Russian helicopters in formation
Russia has reportedly begun military operations in Syria. Pictured: Russian Mil Mi-26 Halo helicopter flies over Moscow's Red Square during a Victory Day parade, May 9, 2015. Reuters/Host Photo Agency/RIA Novosti

The White House is closely monitoring reports that Russia has begun military operations in Syria, according to a tweet from Agence France-Presse's White House reporter, Andrew Beatty. While there is no indication about who or what Russia is targeting in its alleged military operation, it's likely to be against the Islamic State group, given that the terror group openly admitted attacking a Russian military base in Dagestan on Wednesday.

Russia also shares a close diplomatic relationship with Syrian President Bashar Assad’s regime in Damascus, which counts the Islamic State group as an enemy.

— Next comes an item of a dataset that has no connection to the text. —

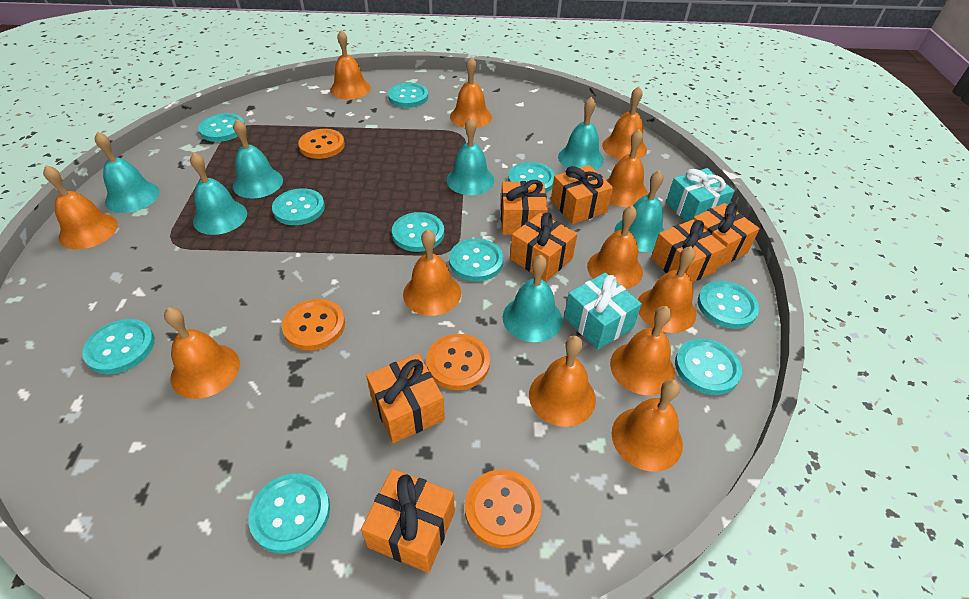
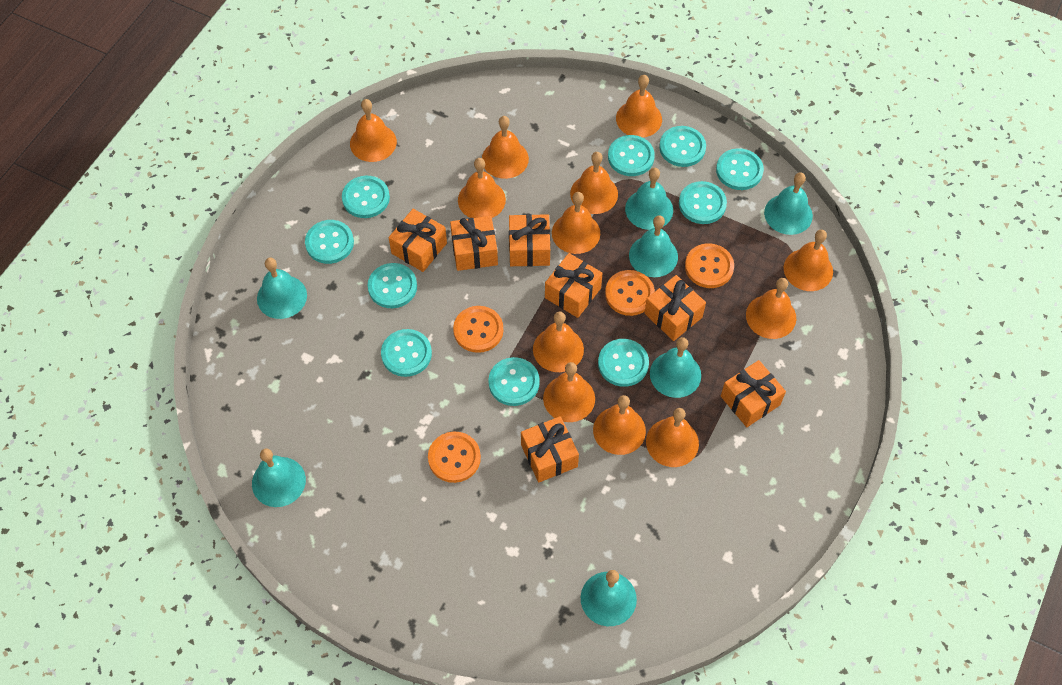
turquoise gift: 2 -> 0

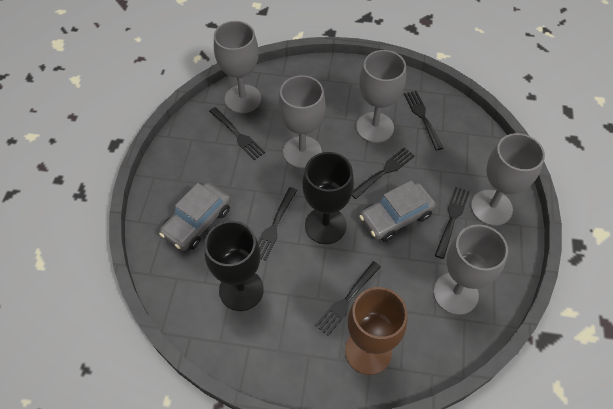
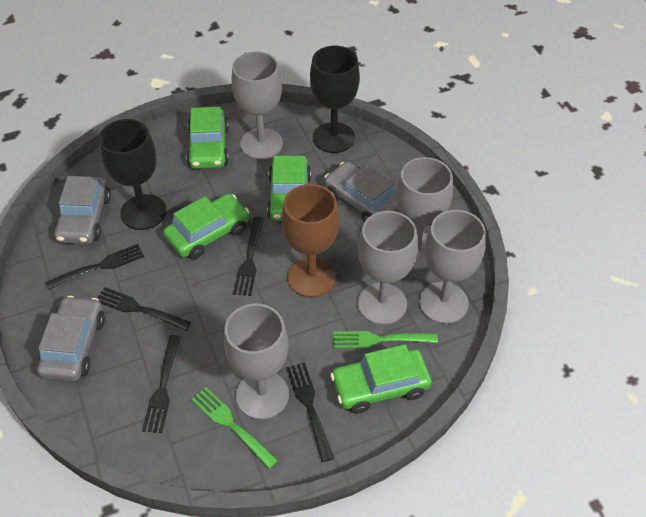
black fork: 6 -> 5
green car: 0 -> 4
green fork: 0 -> 2
grey car: 2 -> 3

This means that any operation against government-run Syria is unlikely.

Beatty also tweeted that the White House said that if Russia is, in fact, fighting in Syria, it would be “both destabilizing and counterproductive.”

While the United States is not openly supporting Assad’s regime, it has essentially paired up with it in the fight against the Islamic State group, also known as ISIS or ISIL. The U.S. is part of an allied group that is conducting airstrikes in Syria and Iraq, where ISIS has based its so-called Islamic Caliphate. Not troops have been committed by the allied group, although the U.S. is helping to train Kurdish and Syrian rebel forces. Meanwhile, Assad's military is also attempting to push ISIS out of Syria.

Wednesday’s attack at the Russia military base in the North Caucasus, a predominately Muslim area of southern Russia, was the first such attack by the Islamic State against the Kremlin's military. No deaths or injuries were reported.

The North Caucasus is separated into 13 regions within Russia that are all mostly semi-autonomous and mainly ruled over by pro-Muslim governments. While ISIS claims to be recruiting heavily from the regions, which are home to a number of battle-hardened veterans from the Chechen war of 1996, officials have denied such a problem exists. Chechnya’s Kremlin-allied president, Ramzan Kadyrov said in July that reports of ISIS recruiting cells in his region were not true.

"This statement is nothing more than a bluff. I don't think that a few surviving bandits who are still hiding in the woods can provide serious help to radicals from the so-called Iblis State," said Kadyrov, using the Arabic word for "devil" to refer to the terrorist organization. "These thugs have no chance at all here. ... Nonetheless, we're not ignoring the threat that the Iblis State could pose, and so we will continue working to not allow the spread of this contagion in Chechnya. We will mercilessly destroy devils and bandits."